[PASSAGE SHOWN Boundary: Start]

SAO PAULO/NEW YORK (Reuters) - A United States activist investor is asking CorpBanca SA's (>> CorpBanca) board to scrap its recent tie-up with Brazil's Itaú Unibanco Holding SA (>> Itau Unibanco Holding SA) and launch a new auction, alleging the Chilean bank sold its minority investors short while benefiting its controlling shareholder, according to documents seen by Reuters.

Hedge fund Cartica Management LLC said in a letter sent late on Monday to the board of CorpBanca that the Itaú deal, worth an estimated $3.7 billion, undervalued the bank's shares and gave an array of special benefits to Chilean billionaire Alvaro Saieh and his investment holding company Corp Group.

Cartica, which manages more than $2 billion, owns 3.2 percent of the Chilean bank, according to the letter. It declined to comment.

Santiago-based CorpBanca did not have an immediate comment. Efforts to reach Itaú's press officials were unsuccessful in Brazil, where many businesses were closed through Wednesday noon for the Carnival holiday.

CorpBanca executives have previously defended the deal, which was announced at the end of January, saying an association with Itaú would help catapult it into a regional leader.

The resulting entity, to be named Itaú CorpBanca, is expected to have a market value of $8 billion, about 10,000 employees and 390 branches. Under the terms of their deal, Itaú would have a 33.58 percent stake in CorpBanca through a shareholder agreement with Corp Group.

Cartica's move, a rare instance of investor activism in the region, threatens to upset Latin America's largest banking merger since 2008 and further underpins the difficulties facing the deal.

Shares of CorpBanca tumbled 13.5 percent on January 29, the day the deal was announced, reflecting disappointment among investors that terms were too favorable to Itaú and there was no buyout offered to its minority shareholders.

The deal gives Itaú an important foothold in retail banking in Chile and provides a way for it to grow in Colombia - South America's fastest-growing economy last year - where CorpBanca also has operations.

RETAIL TROUBLES

Saieh, a Chilean of Palestinian ancestry, began putting assets in his Corp Group empire on the block last year to raise cash after his retail holding company SMU, which owns supermarket chain Unimarc, disclosed accounting errors, raising its liabilities and leading it to breach debt covenants.

[PASSAGE SHOWN Boundary: End]
[SOURCE MATERIAL Boundary: Start]

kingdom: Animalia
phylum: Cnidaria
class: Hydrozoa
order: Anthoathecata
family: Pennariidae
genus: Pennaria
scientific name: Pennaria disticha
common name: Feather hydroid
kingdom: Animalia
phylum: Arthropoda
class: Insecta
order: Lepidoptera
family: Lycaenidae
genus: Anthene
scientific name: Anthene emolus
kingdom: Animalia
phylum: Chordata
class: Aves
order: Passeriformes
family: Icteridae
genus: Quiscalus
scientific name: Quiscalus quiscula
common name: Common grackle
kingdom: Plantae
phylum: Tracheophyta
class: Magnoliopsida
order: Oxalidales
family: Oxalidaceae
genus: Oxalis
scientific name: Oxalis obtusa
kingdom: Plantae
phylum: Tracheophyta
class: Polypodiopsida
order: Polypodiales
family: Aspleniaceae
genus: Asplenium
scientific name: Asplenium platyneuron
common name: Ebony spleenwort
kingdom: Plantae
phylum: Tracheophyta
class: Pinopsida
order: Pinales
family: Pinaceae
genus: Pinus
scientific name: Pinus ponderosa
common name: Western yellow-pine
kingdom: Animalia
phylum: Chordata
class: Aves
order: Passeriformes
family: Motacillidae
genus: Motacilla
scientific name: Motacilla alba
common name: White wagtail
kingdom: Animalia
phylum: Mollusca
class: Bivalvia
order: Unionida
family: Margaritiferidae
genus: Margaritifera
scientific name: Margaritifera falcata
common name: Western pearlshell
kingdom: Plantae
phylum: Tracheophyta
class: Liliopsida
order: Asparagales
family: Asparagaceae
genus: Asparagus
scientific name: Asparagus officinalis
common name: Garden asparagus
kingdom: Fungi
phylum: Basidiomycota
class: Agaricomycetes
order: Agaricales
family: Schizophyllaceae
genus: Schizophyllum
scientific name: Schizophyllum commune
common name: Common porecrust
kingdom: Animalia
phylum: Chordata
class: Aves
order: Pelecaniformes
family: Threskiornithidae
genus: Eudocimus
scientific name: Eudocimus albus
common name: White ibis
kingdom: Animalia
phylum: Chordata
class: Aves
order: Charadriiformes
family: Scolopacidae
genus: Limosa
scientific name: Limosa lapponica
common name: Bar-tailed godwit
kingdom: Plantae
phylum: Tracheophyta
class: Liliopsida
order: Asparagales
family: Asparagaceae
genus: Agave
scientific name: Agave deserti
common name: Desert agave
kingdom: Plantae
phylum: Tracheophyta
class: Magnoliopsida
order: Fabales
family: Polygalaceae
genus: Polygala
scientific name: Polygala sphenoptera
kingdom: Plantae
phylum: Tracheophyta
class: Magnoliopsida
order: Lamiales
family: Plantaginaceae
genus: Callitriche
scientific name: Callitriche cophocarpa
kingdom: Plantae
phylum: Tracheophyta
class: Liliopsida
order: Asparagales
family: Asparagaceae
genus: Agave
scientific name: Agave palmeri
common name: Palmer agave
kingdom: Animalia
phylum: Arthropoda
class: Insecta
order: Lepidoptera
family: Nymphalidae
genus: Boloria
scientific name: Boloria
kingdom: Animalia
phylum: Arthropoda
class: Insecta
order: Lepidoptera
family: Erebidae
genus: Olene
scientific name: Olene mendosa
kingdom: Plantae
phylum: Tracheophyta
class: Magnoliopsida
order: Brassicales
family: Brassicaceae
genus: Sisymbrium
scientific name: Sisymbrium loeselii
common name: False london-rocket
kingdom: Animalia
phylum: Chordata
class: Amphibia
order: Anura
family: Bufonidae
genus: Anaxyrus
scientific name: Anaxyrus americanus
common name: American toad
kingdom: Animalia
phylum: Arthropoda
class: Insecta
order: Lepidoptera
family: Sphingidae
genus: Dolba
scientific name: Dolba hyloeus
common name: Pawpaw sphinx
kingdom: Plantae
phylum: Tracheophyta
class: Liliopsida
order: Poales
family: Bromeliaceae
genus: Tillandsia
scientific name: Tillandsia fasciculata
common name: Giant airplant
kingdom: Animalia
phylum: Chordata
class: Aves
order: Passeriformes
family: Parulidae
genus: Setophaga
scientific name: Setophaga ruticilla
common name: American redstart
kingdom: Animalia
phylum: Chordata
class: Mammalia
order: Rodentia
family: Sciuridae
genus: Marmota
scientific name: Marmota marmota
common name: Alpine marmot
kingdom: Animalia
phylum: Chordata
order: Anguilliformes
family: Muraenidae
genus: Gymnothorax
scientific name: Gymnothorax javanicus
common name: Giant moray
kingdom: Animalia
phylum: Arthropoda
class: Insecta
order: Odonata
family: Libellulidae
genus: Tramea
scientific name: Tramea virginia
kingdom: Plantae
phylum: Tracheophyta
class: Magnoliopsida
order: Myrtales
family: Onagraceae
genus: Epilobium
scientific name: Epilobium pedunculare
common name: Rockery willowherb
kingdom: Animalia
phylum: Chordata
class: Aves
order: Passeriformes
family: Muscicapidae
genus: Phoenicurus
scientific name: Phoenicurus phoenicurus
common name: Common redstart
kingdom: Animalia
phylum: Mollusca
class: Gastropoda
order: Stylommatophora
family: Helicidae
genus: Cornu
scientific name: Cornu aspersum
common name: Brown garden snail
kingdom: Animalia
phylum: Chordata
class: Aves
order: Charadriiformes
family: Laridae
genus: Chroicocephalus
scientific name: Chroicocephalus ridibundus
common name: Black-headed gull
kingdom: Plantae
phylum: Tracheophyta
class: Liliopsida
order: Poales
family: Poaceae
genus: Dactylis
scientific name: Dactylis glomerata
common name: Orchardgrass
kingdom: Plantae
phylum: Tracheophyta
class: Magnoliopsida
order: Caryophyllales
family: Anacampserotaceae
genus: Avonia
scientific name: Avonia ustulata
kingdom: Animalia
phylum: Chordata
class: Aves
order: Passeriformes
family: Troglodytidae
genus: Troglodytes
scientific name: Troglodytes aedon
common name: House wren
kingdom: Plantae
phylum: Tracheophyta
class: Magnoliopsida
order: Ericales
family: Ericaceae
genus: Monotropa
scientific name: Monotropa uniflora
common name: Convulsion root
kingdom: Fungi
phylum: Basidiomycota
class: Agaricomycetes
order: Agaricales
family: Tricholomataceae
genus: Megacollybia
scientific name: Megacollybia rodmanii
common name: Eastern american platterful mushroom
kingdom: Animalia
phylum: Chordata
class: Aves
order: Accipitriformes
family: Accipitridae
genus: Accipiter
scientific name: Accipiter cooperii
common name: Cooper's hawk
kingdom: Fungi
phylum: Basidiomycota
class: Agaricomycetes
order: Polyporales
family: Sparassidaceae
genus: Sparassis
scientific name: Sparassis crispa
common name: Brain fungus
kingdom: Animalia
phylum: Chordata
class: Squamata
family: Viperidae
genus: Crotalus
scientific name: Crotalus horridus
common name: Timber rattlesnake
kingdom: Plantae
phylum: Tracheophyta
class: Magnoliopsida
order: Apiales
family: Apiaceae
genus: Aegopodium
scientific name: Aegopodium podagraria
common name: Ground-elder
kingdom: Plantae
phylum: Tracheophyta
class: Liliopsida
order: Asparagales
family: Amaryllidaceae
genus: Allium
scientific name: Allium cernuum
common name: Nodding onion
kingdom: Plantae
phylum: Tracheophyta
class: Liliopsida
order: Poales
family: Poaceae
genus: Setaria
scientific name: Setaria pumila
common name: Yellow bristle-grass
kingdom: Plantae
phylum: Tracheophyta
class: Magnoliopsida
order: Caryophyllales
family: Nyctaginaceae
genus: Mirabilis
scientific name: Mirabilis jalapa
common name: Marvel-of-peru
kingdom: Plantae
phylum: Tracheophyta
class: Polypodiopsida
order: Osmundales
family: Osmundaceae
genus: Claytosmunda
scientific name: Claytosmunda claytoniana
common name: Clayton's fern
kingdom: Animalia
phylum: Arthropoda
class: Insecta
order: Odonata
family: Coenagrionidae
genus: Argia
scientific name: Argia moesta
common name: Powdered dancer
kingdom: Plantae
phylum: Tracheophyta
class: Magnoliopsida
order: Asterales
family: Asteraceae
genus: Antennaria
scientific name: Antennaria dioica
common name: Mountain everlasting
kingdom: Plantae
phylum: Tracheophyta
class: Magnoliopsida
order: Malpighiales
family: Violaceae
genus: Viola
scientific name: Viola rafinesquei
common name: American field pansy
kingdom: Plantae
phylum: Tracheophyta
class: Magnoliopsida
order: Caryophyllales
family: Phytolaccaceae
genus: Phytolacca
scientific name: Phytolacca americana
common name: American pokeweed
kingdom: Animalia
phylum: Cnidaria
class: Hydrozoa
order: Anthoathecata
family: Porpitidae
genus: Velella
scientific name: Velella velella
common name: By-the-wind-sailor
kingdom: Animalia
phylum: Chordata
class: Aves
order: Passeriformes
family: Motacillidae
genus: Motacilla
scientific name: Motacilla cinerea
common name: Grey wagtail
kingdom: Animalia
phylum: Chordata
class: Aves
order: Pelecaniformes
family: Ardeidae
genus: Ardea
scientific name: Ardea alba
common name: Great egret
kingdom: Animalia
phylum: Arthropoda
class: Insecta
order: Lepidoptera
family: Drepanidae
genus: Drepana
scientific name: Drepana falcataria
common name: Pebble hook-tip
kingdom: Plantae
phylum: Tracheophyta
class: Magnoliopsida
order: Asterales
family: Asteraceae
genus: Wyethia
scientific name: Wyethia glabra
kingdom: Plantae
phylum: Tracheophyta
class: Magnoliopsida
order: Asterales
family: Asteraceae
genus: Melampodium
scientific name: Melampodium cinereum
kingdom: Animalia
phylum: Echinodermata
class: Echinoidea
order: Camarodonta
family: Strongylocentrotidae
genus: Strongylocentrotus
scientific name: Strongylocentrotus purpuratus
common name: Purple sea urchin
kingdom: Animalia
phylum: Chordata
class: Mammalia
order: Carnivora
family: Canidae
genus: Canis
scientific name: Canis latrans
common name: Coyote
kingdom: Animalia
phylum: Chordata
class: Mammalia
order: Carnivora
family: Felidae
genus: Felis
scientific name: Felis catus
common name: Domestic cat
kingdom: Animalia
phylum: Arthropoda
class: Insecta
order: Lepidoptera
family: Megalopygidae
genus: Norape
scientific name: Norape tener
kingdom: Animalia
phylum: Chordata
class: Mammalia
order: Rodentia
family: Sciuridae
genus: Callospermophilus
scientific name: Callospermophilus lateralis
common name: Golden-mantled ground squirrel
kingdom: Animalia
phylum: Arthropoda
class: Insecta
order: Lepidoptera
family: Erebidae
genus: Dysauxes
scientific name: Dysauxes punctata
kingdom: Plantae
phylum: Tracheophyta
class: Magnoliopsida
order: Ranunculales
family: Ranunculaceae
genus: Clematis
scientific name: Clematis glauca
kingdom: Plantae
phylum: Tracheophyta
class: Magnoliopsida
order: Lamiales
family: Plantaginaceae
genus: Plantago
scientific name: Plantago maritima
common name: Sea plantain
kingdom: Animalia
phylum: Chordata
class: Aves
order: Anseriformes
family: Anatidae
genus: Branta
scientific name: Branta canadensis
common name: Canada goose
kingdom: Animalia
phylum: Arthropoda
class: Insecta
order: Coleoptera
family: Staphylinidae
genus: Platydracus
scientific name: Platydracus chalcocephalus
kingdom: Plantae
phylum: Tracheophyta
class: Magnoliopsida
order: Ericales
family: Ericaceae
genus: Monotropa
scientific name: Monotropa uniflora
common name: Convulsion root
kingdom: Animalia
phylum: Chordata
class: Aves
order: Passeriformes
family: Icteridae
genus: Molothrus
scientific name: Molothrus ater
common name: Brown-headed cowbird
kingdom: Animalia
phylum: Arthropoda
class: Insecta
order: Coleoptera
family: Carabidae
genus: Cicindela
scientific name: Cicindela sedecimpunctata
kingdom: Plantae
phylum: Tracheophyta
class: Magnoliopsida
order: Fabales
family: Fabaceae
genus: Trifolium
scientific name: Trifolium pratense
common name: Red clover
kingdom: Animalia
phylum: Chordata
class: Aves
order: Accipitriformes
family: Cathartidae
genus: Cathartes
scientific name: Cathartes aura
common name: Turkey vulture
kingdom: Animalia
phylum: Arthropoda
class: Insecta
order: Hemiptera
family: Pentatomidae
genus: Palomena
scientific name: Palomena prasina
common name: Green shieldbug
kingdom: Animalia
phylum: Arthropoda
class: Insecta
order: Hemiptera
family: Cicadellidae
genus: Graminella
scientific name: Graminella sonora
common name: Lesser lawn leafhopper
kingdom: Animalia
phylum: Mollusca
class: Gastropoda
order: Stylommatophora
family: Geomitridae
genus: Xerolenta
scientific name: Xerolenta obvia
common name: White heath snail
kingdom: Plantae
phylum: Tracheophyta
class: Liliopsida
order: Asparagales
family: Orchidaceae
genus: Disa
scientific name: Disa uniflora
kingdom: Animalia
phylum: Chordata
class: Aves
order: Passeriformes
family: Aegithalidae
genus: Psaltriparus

[SOURCE MATERIAL Boundary: End]

### [YOUR TASKS]
A: Please reproduce the portion of the CorpBanca article that opens with the words containing "Cartica, which manages" and closes with "a regional leader.".
B: Answer these from the CorpBanca article:
(i) How much money does Cartica manage?
(ii) How many branches is Itaú CorpBanca expected to have?
(iii) By what percentage did CorpBanca shares fall on January 29?
C: In the CorpBanca article, why did Alvaro Saieh begin selling assets in his Corp Group empire?

### [ANSWERS FOR THIS EXERCISE]
A:
Cartica, which manages more than $2 billion, owns 3.2 percent of the Chilean bank, according to the letter. It declined to comment.

Santiago-based CorpBanca did not have an immediate comment. Efforts to reach Itaú's press officials were unsuccessful in Brazil, where many businesses were closed through Wednesday noon for the Carnival holiday.

CorpBanca executives have previously defended the deal, which was announced at the end of January, saying an association with Itaú would help catapult it into a regional leader.

B:
(i) More than $2 billion.
(ii) 390 branches.
(iii) 13.5 percent.

C: Saieh began putting Corp Group assets up for sale last year to raise cash. His retail holding company SMU, which owns the supermarket chain Unimarc, had disclosed accounting errors that raised its liabilities and led it to breach debt covenants.